Juntos al videoclub. Una pareja de mediana edad fue interceptada el sábado cuando aseguró que se dirigían a un videoclub de su pueblo para alquilar una película para pasar la tarde. “Sabían que debían de salir de uno en uno y que, además, alquilar una película no es un motivo que implique la necesidad de salir”. Fueron también sancionados.

El motorista que fue a comprar pan a 21 kilómetros. El pasado domingo, un control de la Guardia Civil ubicado en una zona de montaña, detuvo a un motorista que aseguró que iba a “comprar el pan”. Cuando le pidieron su documentación resultó que vivía a 21 kilómetros del lugar donde fue interceptado, y que no había podido comprar pan en ninguno de los cinco pueblos que había atravesado. Finalmente confesó: “Salí a comprar pan y de paso…”. Fue denunciado y escoltado hasta su domicilio.
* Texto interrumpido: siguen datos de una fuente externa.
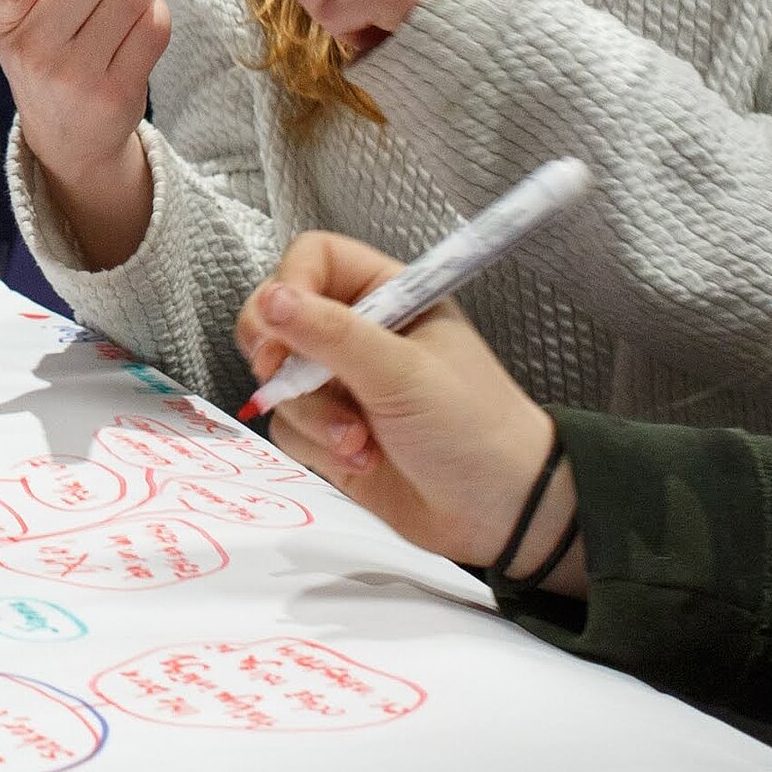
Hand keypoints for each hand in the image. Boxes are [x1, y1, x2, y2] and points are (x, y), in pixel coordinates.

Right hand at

El último peregrino del Camino. “Es el único peregrino que hemos encontrado, no hay nadie en el camino”, asegura el sargento. Se trata de un hombre de unos 40 años, con solo una bicicleta. “No tenía nada, ni equipaje, ni dinero y apenas hablaba español”, recuerdan. Fue conducido hasta el pueblo más próximo, Lalín (Pontevedra) donde el Ayuntamiento le ha dado cobijo en un albergue donde deberá permanecer hasta que acabe el confinamiento. “Salió de Francia un buen día y el coronavirus le pilló en el camino, debe de ser el último peregrino desde que empezó la pandemia”.

En busca y captura. El domingo los agentes detuvieron a un hombre de mediana edad que “se encontraba en busca y captura”. Salió para comprar algo de comer y al ser identificado saltó el requerimiento, tenía un largo historial delictivo y llevaba mucho tiempo escondido. El juez decretó su ingreso en prisión.